Talon Outdoor and other OOH specialist firms could play role in using the ‘third space’ in war on fake news
The December general election has re-ignited debate about how political campaigns are played out digitally. The funds invested by main parties into targeted online adverts on social media remains uncertain, and there has been widespread controversy over misleading information and fake news being allowed to go viral.
Yet, social media is not alone as a newer and effective medium of reaching people in the UK. Out-of-home media [OOH] is the fastest growing traditional medium in the country, with everyone exposed to it in some form when leaving their home.
Nick Mawditt, a managing partner of Talon Outdoor, a London based media specialist and significant player in the OOH agency sector, told The Parliamentary Review that the “impact of politics” coupled with “the rise of fake news and online brand safety” will only see OOH continue to grow as “branding and reassurance remain top priorities for businesses seeking to re-engage with audiences”.
Mawditt added: “Brands will seek out the channels best placed to deliver stronger messages. These include OOH with its broadcast reach appeal.”
The potential reach of OOH is unquestionably wide. What Talon does well as a firm is use data in the development of OOH campaigns to help make best use of the so-called ‘third space’, defined as the time people spend outside of the home and their workplace.
Talon’s campaigns make use of an Ada data programme which creates insights into the behaviour of individuals, such as how they travel and also how to effectively reach and engage with them whilst they are on-the-go.

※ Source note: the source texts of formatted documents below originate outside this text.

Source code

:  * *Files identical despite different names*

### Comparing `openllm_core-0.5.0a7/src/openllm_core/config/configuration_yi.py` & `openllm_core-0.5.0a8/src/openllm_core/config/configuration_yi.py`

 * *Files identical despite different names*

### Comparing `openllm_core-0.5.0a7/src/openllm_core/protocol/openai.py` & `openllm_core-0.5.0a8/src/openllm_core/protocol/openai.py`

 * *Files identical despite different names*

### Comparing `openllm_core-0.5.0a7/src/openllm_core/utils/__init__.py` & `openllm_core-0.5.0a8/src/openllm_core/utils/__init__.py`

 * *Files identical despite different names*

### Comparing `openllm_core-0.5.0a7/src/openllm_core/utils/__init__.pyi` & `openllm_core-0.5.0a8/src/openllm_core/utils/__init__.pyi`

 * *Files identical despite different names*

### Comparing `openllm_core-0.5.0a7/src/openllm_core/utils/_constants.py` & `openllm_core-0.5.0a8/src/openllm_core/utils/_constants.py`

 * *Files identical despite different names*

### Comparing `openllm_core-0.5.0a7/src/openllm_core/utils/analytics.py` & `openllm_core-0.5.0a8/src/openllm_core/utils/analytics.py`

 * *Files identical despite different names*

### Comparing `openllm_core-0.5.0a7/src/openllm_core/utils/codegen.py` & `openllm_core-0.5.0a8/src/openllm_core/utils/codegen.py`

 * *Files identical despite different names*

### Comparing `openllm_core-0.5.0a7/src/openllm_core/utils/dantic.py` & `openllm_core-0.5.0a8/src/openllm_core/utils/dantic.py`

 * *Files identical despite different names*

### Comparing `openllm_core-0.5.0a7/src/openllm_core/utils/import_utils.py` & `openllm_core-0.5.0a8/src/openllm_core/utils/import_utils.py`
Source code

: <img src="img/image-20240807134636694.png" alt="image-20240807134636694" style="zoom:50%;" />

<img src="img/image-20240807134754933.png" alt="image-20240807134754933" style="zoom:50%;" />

Using Ada, Talon can determine how to best target them with particular messages during their everyday journeys, evaluating thousands of potential advertising locations and then prioritising them according to their ability to most effectively reach the specific target audiences.
This data-led approach to planning campaigns enables Talon identify the very best sites for campaigns. Using such a strategy to help launch a recent Virgin Media ‘Ultimate Oomph’ advertising campaign, Talon was able to ensure that share of mind was on a par with Sky, despite Sky spending ten times more on its own campaign.
Given OOH’s enormous potential, there is reason to believe that the medium can be deployed to help combat fake news in itself. Indeed, it has been used in exactly this way before.
In February 2017 over in the US, the New York Times ran a branded campaign against alternative facts, part of which included an OOH purchase in New York in the shape of a billboard emblazoned with the caption: “Truth. It’s more important now than ever.”
With the proliferation of fake news, the potential of OOH can certainly allow for turning the tables and reaching out to people to advise against the spreading of misleading information and raise awareness of the importance of truth. The impact could well end up being far more telling than the 'alternative facts' that worm their way into peoples minds from one of the many corners of social media.
Should such opportunities arise, it will only create further chances for industry giants like Talon to strengthen their hand further and benefit.